Excellencies, Ladies and Gentlemen
In spite of all the successes of the CSDP in the past, clearly some challenges remain.
Decision-making processes and setting-up new missions and operations needs to be accelerated. We should strive for a more rapid, effective and efficient CSDP with a strong ability to deploy. Capability shortfalls both in military and civilian dimensions are a reality that we need to work on.
Challenges remain in qualitative military capability development and the improvement in the areas such as interoperability and deployability. It is good to recall that already the Helsinki Headline Goal set the target of up to 15 brigades or 50,000-60,000 persons to be rapidly deployed and sustained. That was the level of ambition in the beginning and ever since a key question has been how to translate the level of ambition into capabilities. In civilian crisis management missions, we must address gaps in personnel with specialised profiles.

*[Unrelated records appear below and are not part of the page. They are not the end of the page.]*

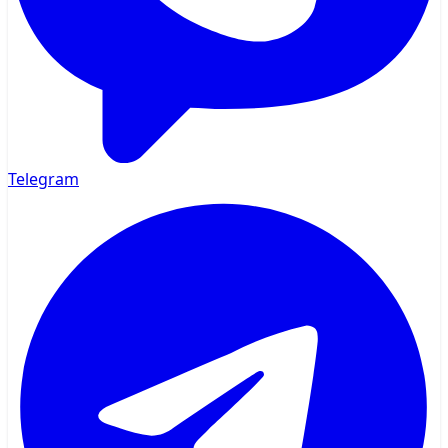
Telegram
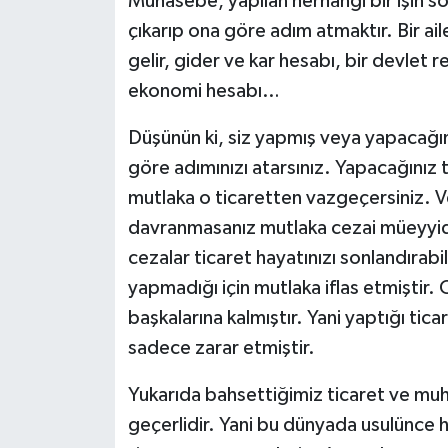
Muhasebe, yapılan herhangi bir işin s
çıkarıp ona göre adım atmaktır. Bir ail
RESMİ İLANLAR
gelir, gider ve kar hesabı, bir devlet 
ekonomi hesabı…
Düşünün ki, siz yapmış veya yapacağını
göre adımınızı atarsınız. Yapacağınız 
mutlaka o ticaretten vazgeçersiniz. V
davranmasanız mutlaka cezai müeyyideler
cezalar ticaret hayatınızı sonlandırab
yapmadığı için mutlaka iflas etmiştir.
başkalarına kalmıştır. Yani yaptığı t
sadece zarar etmiştir.
Yukarıda bahsettiğimiz ticaret ve muh
geçerlidir. Yani bu dünyada usulünce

We also need to strive for EU crisis management structures with a permanent planning and conduct capability – headquarter capabilities - of operations. This is integral in strengthening the EU’s credibility as a crisis management actor.

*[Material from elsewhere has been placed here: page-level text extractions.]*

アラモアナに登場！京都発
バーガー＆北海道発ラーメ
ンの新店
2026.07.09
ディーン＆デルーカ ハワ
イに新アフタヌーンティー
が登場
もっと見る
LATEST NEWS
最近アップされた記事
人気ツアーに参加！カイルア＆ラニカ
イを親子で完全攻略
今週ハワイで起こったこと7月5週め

The EU must continue to develop its foreign and security policy instruments to be able to respond to changes in our security environment. The CSDP should have a role in developing EU responses to emerging security challenges such as cyber, energy and maritime security questions. We urgently need to work on these issues.
We need to develop our long-term vision of the future of the CSDP. What do we want from this policy? Is the focus of the CSDP in operations far away or in our immediate neighborhood? The cooperation with NATO and the UN is of utmost importance and could yet be improved. In the Finnish view, we must define the strategic priorities and enhance coherence in the Common Foreign and Security Policy so that the CSDP adequately and visibly supports these priorities. The Commission’s commitment is also needed. In our view, the EU needs a new foreign and security policy strategy which identifies priorities and interests.
Political will and true European leadership are needed for developing visions of the future of CSDP. It is excellent that we are moving ahead as EU28 without creating new division lines, but cooperation in smaller groups such as NORDEFCO and Weimar can also bring added value. The EU must be able to perform coherently and act decisively as a security provider. This means protecting interests and values and making a genuine contribution to international security. Europe must participate in international efforts in setting up a model of global and regional governance and cooperation.
Global power shifts force us to take greater responsibility of our own security, both in the conventional and in a broader sense. In addition to a strong CSDP, we need to use all our policies and instruments in a coherent manner. This will help in building a comprehensive concept of security covering challenges such as climate change, energy scarcity, population growth and migration, organised crime and cyber attacks, which all impact the global security environment. Furthermore, the EU must concentrate on building sustainable security and spreading stability. Only responding to threats to our security is not enough.
Finland is fully engaged in fostering a serious and broad debate about this in the coming months. We hope that the December European Council will take this discussion a significant step forward and set goals for developing European security and defence in both the medium and long-term.